Cheesy Beer Bread with Fennel Seeds

Cheesy Beer Bread with Fennel Seeds is a deeply savoury loaf that combines the malty depth of ale with sharp cheeses and aromatic fennel. It bakes with a crisp crust and soft, flavourful interior that is excellent warm from the oven.

Serve it alongside soup, with stews, or sliced and toasted with butter for a brilliant comfort-food side.

Ingredients

  • 330 ml Brown ale room temperature
  • 7 g Fast-action Yeast
  • 1 tbsp Olive Oil for bowl and shaping
  • 150 g Cheddar coarsely grated
  • 1 Eggs for glaze
  • 350 g Strong white bread flour
  • 1 tsp Fennel seeds lightly crushed
  • 1 tsp Salt
  • 1 tbsp Sugar
  • 1 tsp Mustard powder optional
  • 60 g Parmesan finely grated
  • 100 g Wholemeal flour

Method

25m30m2h 25m
  1. In a jug, whisk brown ale with sugar and yeast and leave for 5 minutes until lightly foamy.
  2. In a large bowl, combine flours, salt, fennel seeds, mustard powder, cheddar and parmesan.
  3. Pour in the ale mixture and mix to form a shaggy dough.

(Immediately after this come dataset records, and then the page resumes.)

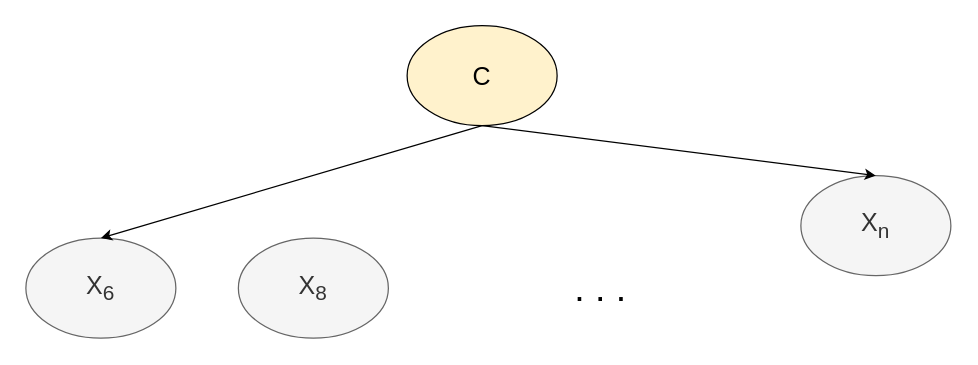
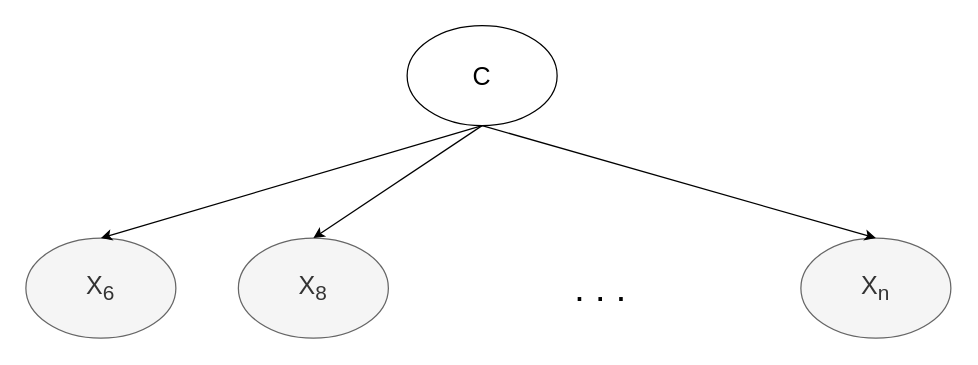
  <mxCell id="0" />
  <mxCell id="1" parent="0" />
- <mxCell id="2" value="&lt;font style=&quot;font-size: 20px&quot;&gt;C&lt;/font&gt;" style="ellipse;whiteSpace=wrap;html=1;fillColor=#fff2cc;" vertex="1" parent="1"><mxGeometry x="325" y="20" width="120" height="80" as="geometry" /></mxCell>
- <mxCell id="3" value="&lt;span style=&quot;font-size: 20px&quot;&gt;X&lt;sub&gt;n&lt;/sub&gt;&lt;br&gt;&lt;/span&gt;" style="ellipse;whiteSpace=wrap;html=1;fillColor=#f5f5f5;strokeColor=#666666;fontColor=#333333;" vertex="1" parent="1"><mxGeometry x="640" y="140" width="120" height="80" as="geometry" /></mxCell>
+ <mxCell id="2" value="&lt;font style=&quot;font-size: 20px&quot;&gt;C&lt;/font&gt;" style="ellipse;whiteSpace=wrap;html=1;" vertex="1" parent="1"><mxGeometry x="325" y="20" width="120" height="80" as="geometry" /></mxCell>
+ <mxCell id="3" value="&lt;span style=&quot;font-size: 20px&quot;&gt;X&lt;sub&gt;n&lt;/sub&gt;&lt;br&gt;&lt;/span&gt;" style="ellipse;whiteSpace=wrap;html=1;fillColor=#f5f5f5;strokeColor=#666666;fontColor=#333333;" vertex="1" parent="1"><mxGeometry x="640" y="190" width="120" height="80" as="geometry" /></mxCell>
  <mxCell id="4" value="&lt;font style=&quot;font-size: 20px&quot;&gt;X&lt;sub&gt;8&lt;/sub&gt;&lt;/font&gt;" style="ellipse;whiteSpace=wrap;html=1;fillColor=#f5f5f5;strokeColor=#666666;fontColor=#333333;" vertex="1" parent="1"><mxGeometry x="190" y="190" width="120" height="80" as="geometry" /></mxCell>
  <mxCell id="5" value="&lt;font style=&quot;font-size: 20px&quot;&gt;X&lt;sub&gt;6&lt;/sub&gt;&lt;/font&gt;" style="ellipse;whiteSpace=wrap;html=1;fillColor=#f5f5f5;strokeColor=#666666;fontColor=#333333;" vertex="1" parent="1"><mxGeometry x="20" y="190" width="120" height="80" as="geometry" /></mxCell>
  <mxCell id="6" value="" style="endArrow=classic;html=1;exitX=0.5;exitY=1;exitDx=0;exitDy=0;entryX=0.5;entryY=0;entryDx=0;entryDy=0;" edge="1" parent="1" source="2" target="5"><mxGeometry width="50" height="50" relative="1" as="geometry"><mxPoint x="360" y="300" as="sourcePoint" /><mxPoint x="410" y="250" as="targetPoint" /></mxGeometry></mxCell>
+ <mxCell id="7" value="" style="endArrow=classic;html=1;exitX=0.5;exitY=1;exitDx=0;exitDy=0;entryX=0.5;entryY=0;entryDx=0;entryDy=0;" edge="1" parent="1" source="2" target="4"><mxGeometry width="50" height="50" relative="1" as="geometry"><mxPoint x="360" y="300" as="sourcePoint" /><mxPoint x="410" y="250" as="targetPoint" /></mxGeometry></mxCell>
  <mxCell id="8" value="" style="endArrow=classic;html=1;exitX=0.5;exitY=1;exitDx=0;exitDy=0;entryX=0.5;entryY=0;entryDx=0;entryDy=0;" edge="1" parent="1" source="2" target="3"><mxGeometry width="50" height="50" relative="1" as="geometry"><mxPoint x="360" y="300" as="sourcePoint" /><mxPoint x="410" y="250" as="targetPoint" /></mxGeometry></mxCell>
  <mxCell id="9" value="&lt;font style=&quot;font-size: 30px&quot;&gt;. . .&lt;/font&gt;" style="text;html=1;strokeColor=none;fillColor=none;align=center;verticalAlign=middle;whiteSpace=wrap;rounded=0;" vertex="1" parent="1"><mxGeometry x="440" y="220" width="80" height="20" as="geometry" /></mxCell>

Knead for 8 to 10 minutes until smooth and elastic.
  4. Place in a lightly oiled bowl, cover, and prove in a warm place for about 60 minutes until nearly doubled.
  5. Heat oven to 200°C (180°C fan). Shape into a loaf, place on a lined tray, and score the top.
  6. Brush with beaten egg and bake 28 to 32 minutes until deep golden and hollow-sounding underneath.
  7. Cool on a wire rack for at least 20 minutes before slicing.

Notes

Do not over-knead once the dough is smooth; gentle handling helps keep the crumb tender.

Let the loaf cool for at least 20 minutes before slicing so the structure sets properly.